▶ _What is being asked_
In the data below, find each line carrying the string "Recibe" and copy it out.

(Beginning of Available data)

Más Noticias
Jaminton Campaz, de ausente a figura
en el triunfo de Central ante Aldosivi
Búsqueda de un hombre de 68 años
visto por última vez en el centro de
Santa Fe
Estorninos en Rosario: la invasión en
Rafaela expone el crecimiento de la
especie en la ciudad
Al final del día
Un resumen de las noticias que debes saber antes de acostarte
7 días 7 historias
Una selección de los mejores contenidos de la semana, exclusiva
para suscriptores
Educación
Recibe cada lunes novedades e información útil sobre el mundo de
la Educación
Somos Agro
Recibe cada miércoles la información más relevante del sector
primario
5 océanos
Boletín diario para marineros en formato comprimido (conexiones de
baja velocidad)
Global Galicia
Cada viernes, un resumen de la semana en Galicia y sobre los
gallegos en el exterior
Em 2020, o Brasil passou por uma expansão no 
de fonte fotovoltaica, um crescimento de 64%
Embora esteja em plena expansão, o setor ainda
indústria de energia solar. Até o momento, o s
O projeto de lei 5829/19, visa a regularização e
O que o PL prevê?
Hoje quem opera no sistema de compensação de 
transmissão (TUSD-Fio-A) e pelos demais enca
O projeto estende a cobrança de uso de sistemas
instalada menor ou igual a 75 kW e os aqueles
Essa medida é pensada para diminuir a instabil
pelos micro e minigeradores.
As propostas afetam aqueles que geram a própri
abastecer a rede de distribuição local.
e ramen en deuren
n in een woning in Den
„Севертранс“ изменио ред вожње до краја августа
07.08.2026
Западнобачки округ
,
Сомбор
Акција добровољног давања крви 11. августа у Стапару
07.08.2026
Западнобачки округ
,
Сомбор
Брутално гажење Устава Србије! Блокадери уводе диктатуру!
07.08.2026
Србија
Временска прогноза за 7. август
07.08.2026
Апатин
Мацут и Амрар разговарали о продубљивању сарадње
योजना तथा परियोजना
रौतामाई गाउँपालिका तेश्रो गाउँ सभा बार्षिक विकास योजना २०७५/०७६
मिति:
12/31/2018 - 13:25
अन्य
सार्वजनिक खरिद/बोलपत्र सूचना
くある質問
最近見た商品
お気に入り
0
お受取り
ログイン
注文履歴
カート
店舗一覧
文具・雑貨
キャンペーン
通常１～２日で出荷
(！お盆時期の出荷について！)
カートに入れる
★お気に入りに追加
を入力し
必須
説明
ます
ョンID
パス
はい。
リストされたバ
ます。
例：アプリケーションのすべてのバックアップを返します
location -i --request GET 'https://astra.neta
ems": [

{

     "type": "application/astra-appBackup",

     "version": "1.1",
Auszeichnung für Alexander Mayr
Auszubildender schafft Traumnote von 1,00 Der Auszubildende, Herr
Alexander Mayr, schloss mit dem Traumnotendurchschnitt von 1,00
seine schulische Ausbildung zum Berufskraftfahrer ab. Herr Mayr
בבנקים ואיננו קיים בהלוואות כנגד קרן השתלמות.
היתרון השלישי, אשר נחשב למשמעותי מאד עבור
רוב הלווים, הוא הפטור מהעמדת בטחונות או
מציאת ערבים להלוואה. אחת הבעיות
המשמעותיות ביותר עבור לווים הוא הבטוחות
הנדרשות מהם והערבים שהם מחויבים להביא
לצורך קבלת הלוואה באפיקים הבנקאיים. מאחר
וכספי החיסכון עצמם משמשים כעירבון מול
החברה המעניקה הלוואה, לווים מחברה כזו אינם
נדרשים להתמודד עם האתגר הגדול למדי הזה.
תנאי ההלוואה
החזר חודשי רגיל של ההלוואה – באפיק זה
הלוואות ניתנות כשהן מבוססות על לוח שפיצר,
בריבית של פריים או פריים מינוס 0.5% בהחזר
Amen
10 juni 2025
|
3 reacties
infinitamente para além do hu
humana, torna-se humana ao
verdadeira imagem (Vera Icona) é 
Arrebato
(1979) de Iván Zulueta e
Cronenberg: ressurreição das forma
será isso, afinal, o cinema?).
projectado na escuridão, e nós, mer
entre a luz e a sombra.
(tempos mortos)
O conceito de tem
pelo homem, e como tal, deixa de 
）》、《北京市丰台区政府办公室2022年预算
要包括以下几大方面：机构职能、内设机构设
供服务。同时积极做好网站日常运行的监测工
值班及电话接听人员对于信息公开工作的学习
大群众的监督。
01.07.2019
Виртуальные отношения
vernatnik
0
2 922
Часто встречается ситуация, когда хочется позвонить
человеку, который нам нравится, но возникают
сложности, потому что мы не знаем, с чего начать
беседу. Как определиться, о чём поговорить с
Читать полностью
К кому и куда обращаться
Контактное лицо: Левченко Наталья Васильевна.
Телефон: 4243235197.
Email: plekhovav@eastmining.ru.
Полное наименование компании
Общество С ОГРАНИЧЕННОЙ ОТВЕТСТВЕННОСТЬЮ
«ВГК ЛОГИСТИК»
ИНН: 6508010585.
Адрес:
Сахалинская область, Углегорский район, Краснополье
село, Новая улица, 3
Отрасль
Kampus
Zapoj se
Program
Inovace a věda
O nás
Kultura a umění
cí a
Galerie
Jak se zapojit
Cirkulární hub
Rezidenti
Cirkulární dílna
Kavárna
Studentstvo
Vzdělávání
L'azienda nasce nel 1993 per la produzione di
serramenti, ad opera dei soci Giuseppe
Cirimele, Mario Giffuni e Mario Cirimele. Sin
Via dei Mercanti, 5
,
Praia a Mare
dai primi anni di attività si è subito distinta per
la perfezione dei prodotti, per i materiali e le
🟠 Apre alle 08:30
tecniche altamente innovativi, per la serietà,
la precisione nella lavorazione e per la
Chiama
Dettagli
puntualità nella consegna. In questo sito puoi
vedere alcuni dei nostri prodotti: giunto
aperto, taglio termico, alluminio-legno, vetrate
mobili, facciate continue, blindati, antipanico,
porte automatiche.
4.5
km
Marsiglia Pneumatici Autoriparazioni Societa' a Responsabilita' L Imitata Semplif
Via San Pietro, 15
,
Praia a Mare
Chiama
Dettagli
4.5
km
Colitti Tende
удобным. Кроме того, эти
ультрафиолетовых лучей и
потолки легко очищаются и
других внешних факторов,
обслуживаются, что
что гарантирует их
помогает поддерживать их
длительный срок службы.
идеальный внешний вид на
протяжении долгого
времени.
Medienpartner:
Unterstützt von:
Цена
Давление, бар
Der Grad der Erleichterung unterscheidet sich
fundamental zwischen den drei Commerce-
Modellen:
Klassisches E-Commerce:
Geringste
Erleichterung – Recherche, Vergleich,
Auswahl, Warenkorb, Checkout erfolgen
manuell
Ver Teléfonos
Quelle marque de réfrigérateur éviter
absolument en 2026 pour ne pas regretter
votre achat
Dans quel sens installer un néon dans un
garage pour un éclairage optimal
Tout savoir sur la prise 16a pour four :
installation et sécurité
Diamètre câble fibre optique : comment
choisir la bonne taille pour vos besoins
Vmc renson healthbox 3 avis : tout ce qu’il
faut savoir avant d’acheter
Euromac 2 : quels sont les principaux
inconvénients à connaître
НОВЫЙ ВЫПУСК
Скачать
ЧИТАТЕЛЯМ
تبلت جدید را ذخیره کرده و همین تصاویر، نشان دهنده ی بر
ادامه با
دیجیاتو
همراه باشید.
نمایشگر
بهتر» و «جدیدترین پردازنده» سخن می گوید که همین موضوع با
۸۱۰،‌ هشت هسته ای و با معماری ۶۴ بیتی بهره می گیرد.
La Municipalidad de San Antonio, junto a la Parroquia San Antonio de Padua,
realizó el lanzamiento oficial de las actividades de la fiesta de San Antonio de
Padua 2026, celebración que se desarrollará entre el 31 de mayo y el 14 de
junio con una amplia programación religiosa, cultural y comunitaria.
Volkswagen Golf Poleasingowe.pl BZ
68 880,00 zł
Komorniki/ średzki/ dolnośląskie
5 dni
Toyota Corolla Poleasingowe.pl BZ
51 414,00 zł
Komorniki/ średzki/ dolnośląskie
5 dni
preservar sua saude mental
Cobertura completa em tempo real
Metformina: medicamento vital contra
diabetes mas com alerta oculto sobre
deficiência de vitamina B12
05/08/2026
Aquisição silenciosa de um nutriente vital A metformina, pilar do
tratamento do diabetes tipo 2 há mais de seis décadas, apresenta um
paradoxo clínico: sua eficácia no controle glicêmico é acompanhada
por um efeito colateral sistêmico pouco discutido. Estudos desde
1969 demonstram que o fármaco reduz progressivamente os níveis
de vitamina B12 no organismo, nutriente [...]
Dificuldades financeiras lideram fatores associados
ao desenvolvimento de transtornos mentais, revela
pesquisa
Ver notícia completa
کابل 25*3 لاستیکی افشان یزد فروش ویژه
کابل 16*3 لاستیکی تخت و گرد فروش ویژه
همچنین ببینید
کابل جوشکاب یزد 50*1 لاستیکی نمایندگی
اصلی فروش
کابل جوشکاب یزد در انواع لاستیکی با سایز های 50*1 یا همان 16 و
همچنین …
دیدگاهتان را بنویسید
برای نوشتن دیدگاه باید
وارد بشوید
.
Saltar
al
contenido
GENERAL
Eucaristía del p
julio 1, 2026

(End of Available data)

▶ _Answer area_
Recibe cada lunes novedades e información útil sobre el mundo de
Recibe cada miércoles la información más relevante del sector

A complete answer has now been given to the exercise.